I love NPR as well and heard the same story today. What impressed me the most is when the Chinese Engineer cited that it was the only environmentally responsible way for China to solve its mass transit problem due to the size of its population. China has justly gotten a lot of criticism over its environmental track record, but the positives should be pointed out as well.

Also its nice to see China find its own way as it develops economic strength and not just act "western" and start mass producing airplanes.

One of the criticisms is that these solutions really only cater to the wealthy and that migrant workers will still be forced into crammed trains to commute back and forth for holidays and work. A valid criticism, but at least the highspeed rails will ease the burden a bit.

Mark said...

I agree, NPR is the best.

I see where the criticism on only catering to the wealthy comes in, but I would imagine that these trains would lighten the load on normal trains. As more and more Chinese are getting wealthy, more and more will be able to afford these high-speed rails.

Sure, the percentage of people who can afford these new trains is small. But having been on packed cheaper trains before, any easing will be a great benefit.

Taylor O said...

I love trains; I think the chugging along tracks riverside watching the cities, towns and nature blur by is amazing, in a cozier bigger space than available on a plane flight.

That said trains are often just not practical compared to other options. Case in point, target of stimulus dollars Chicago to Minneapolis route. I have taken this Amtrak train and currently it takes from around 5am leaving the Minneapolis area and arriving in Chicago's Union Station at approximately 5pm. Even with a higher speed train at the cost of many billions of tax payer dollars, the time could not possibly improve airplane ranges. Only one of these superfast ones or maglev Shanghai style could even approach it and they are even less financially feasible. A fare of several hundreds of dollars for a long train ride is just not comparable to a $69 dollar Southwest one way that gets you there in 1.5 hours. Security you say at the airport? Trains will have that one day as soon as one incident occurs.
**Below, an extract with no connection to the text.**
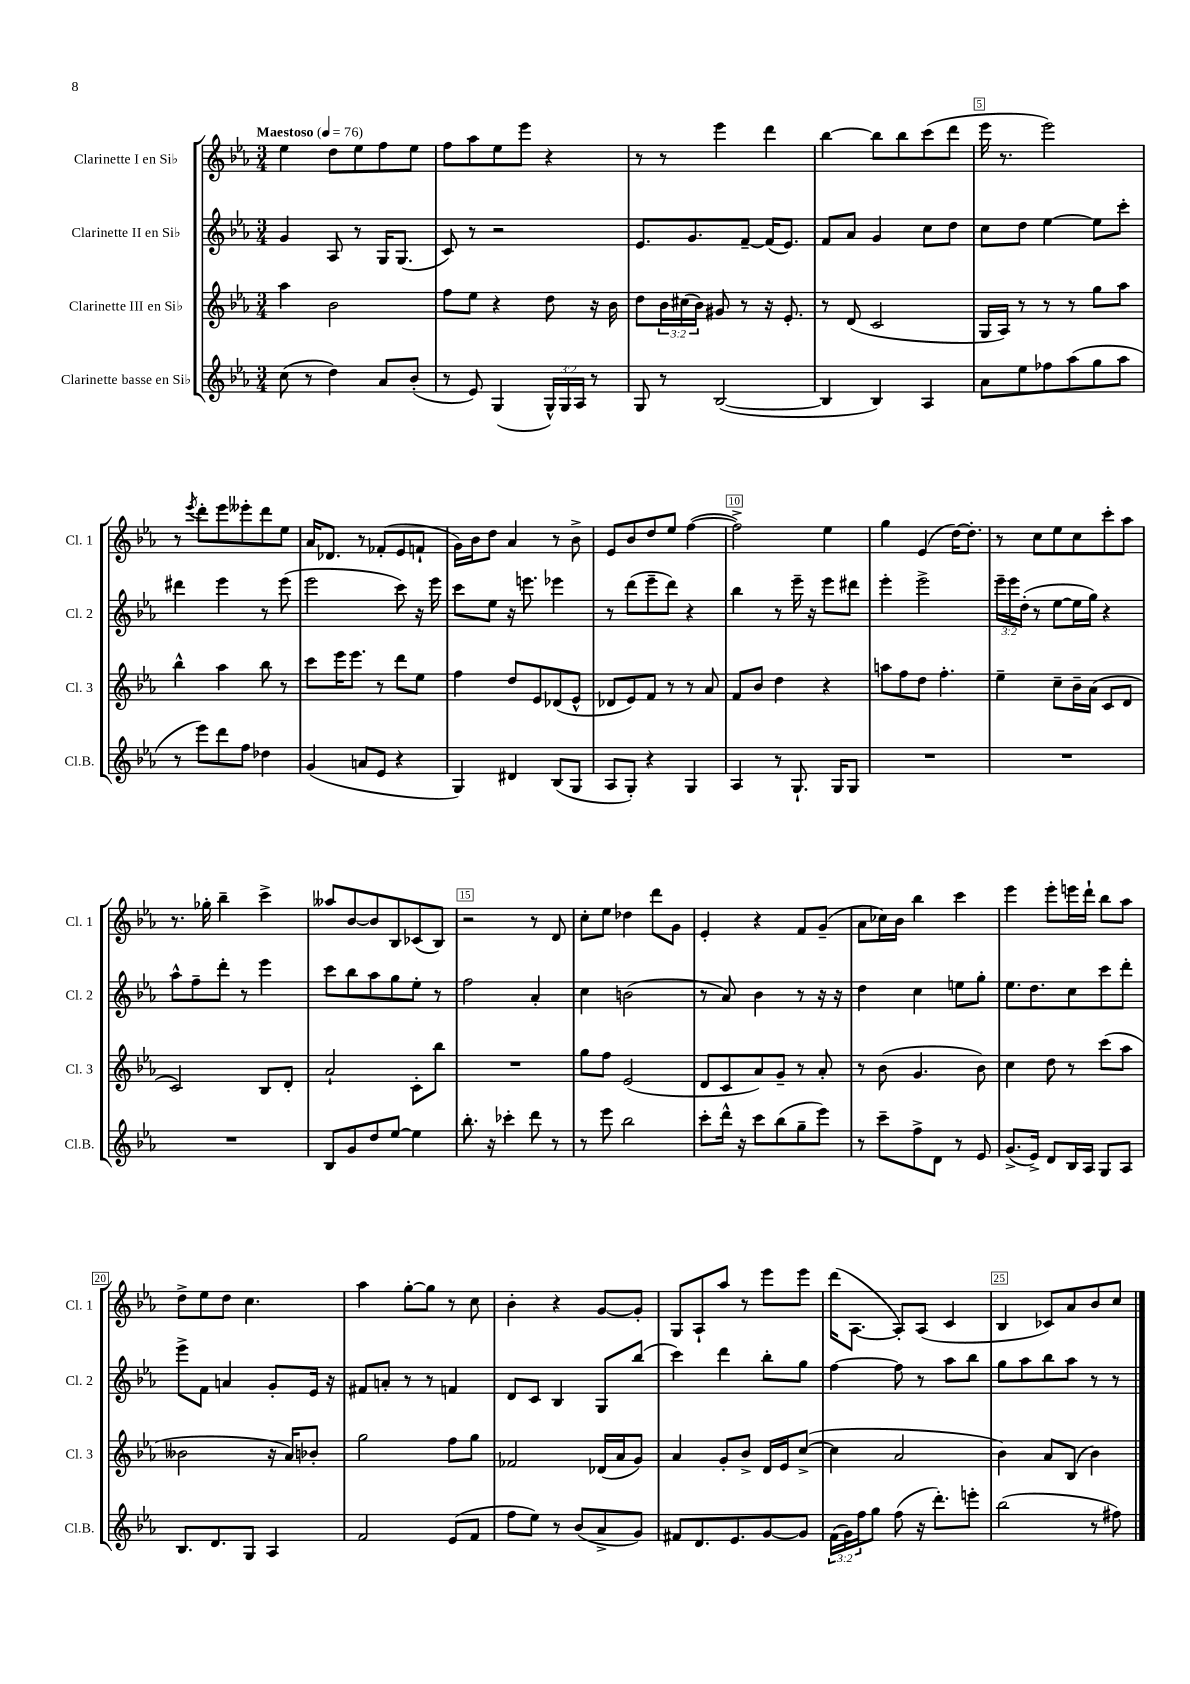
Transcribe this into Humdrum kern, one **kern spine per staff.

Any of these projects are market distortions, taking money from all taxpayers to divert to the preferences of some. Sure, I'd be happy with the Minnesota to Chicago train occasionally wasting a Saturday but not for many others, time is too precious.

loco2travel said...

You say that your time is too precious, but what about our natural resources?

I agree with Hogfrog: "the only environmentally responsible way for China to solve its mass transit problem". At loco2travel we think that the development of high speed trains is a fantastic step towards green travel, and I am delighted that China is giving the rest of the world the kick it needs to question our reliance on flying. I wonder if the US can rise to the challenge.